▸ Yapılacak Görevler
**1)** Tüketici senetleri metninde "Tüketicilere düzenlenen senetler" sözleriyle açılıp "hükme yer verilmiştir." sözleriyle kapanan bölümü kelimesi kelimesine aktarın.
**2)** Tüketici senetleri metnine göre şu soruları cevaplayın:
(a) Tüketici senetleriyle ilgili şartları öngören kanunun sayısı nedir?
(b) Emre düzenlenen tüketici senetleri ne olacaktır?
(c) Taksitli satışta tüketici senetleri nasıl düzenlenmelidir?
**3)** Tüketici senetleri metnini bittiği yerden devam ettirin.

▸ Okuma Metni

◇ ◇ ◇ ◇ ◇

Tüketicilere düzenlenen senetler için 6502 Sayılı Tüketicinin Korunması Hakkında Kanun hükümleri gereğince bazı şartlar öngörülmüştür. Bu şartları taşımayan senetlere dayalı olarak başlatılan icra takiplerine karşı menfi tespit davası açılabilir.
İcra hukukuyla ilgili Haline Münasip Evin Haczedilmezliği (Meskeniyet Şikayeti) isimli yazımızı da inceleyebilirsiniz.
Tüketici Senetlerinin Şekli
6502 Sayılı Tüketicinin Korunması Hakkında Kanun’un mad. 4/5 hükmünde anıldığı üzere “Tüketicinin yapmış olduğu işlemler nedeniyle kıymetli evrak niteliğinde sadece nama yazılı ve her bir taksit ödemesi için ayrı ayrı olacak şekilde senet düzenlenebilir. Bu fıkra hükümlerine aykırı olarak düzenlenen senetler tüketici yönünden geçersizdir” şeklinde emredici bir hükme yer verilmiştir.
Madde hükmünden anlaşılacağı üzere tüketici senetleri nama yazılı olarak düzenlenebilecektir. Buna göre emre düzenlenen tüketici senetleri geçersiz olacaktır.
Yine madde hükmüne bakıldığında tüketici senetlerinin, her bir taksit için ayrı ayrı düzenlenmesi gerektiği düzenlenmiştir. Buna göre yine taksit yapıldığı halde borcun tamamı için düzenlenen tek senetler geçersiz olacaktır.
Uygulamada tüketiciler alışveriş yaptıkları yerlerden borçları karşılığı senet imzalamakta ve bu senetler genelde hatalı olarak emre düzenlenmektedir. Anı zamanda tüketiciye taksitli satış yapıldığı halde tek bir senet düzenlenmektedir. Bu senetler karşılığında ise ödenmeyen borç için firmalar tarafından tüketiciye karşı icra takipleri başlatılmaktadır. Buna karşı tüketici senedinin geçersizliği ile tüketiciler menfi tespit davası açabilecektir.

◇ ◇ ◇ ◇ ◇

▸ Çıkarılan Veriler
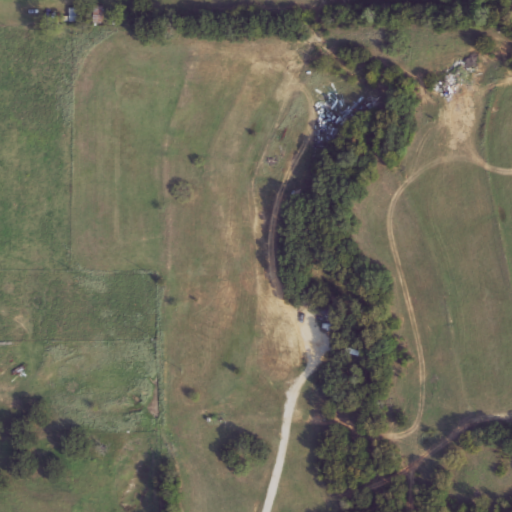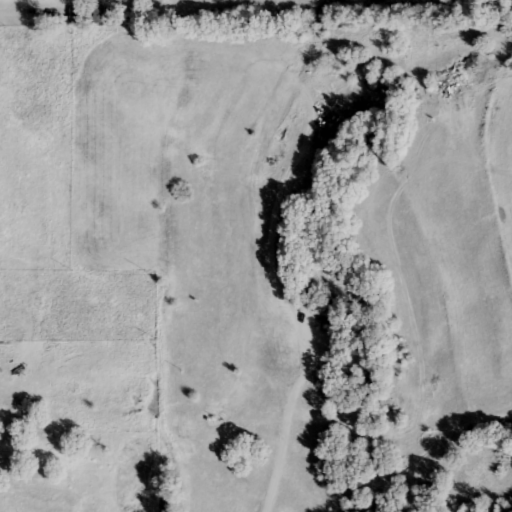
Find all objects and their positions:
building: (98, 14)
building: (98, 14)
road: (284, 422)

◇ ◇ ◇ ◇ ◇

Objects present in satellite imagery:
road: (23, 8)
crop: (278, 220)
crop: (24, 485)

◇ ◇ ◇ ◇ ◇

▸ Cevap Listesi
**1)**
Tüketicilere düzenlenen senetler için 6502 Sayılı Tüketicinin Korunması Hakkında Kanun hükümleri gereğince bazı şartlar öngörülmüştür. Bu şartları taşımayan senetlere dayalı olarak başlatılan icra takiplerine karşı menfi tespit davası açılabilir.
İcra hukukuyla ilgili Haline Münasip Evin Haczedilmezliği (Meskeniyet Şikayeti) isimli yazımızı da inceleyebilirsiniz.
Tüketici Senetlerinin Şekli
6502 Sayılı Tüketicinin Korunması Hakkında Kanun’un mad. 4/5 hükmünde anıldığı üzere “Tüketicinin yapmış olduğu işlemler nedeniyle kıymetli evrak niteliğinde sadece nama yazılı ve her bir taksit ödemesi için ayrı ayrı olacak şekilde senet düzenlenebilir. Bu fıkra hükümlerine aykırı olarak düzenlenen senetler tüketici yönünden geçersizdir” şeklinde emredici bir hükme yer verilmiştir.

**2)**
(a) 6502
(b) Geçersiz olacaktır.
(c) Her bir taksit için ayrı ayrı düzenlenmelidir.

**3)**
Menfi Tespit Davası
Menfi Tespit Davası, borçlunun borçlu olmadığının tespitini istediği bir dava türüdür.
Bu davada ispat yükü davacıdadır.
Borçlunun ödeme emrine itiraz etmemiş olması bu davayı açmasına engel değildir.
Menfi tespit davasına özgü hak düşürücü veya zamanaşımı süresi yoktur.
Hukuka aykırı düzenlenen tüketici senetleri üzerinden başlatılan icra takipleri için borçlu tüketiciler menfi tespit davası açarak icra takibini durdurabilir.
Eğer alacaklının kötü niyetli olduğu ispatlanırsa talep üzerine alacaklı tazminata da mahkum edilebilecektir.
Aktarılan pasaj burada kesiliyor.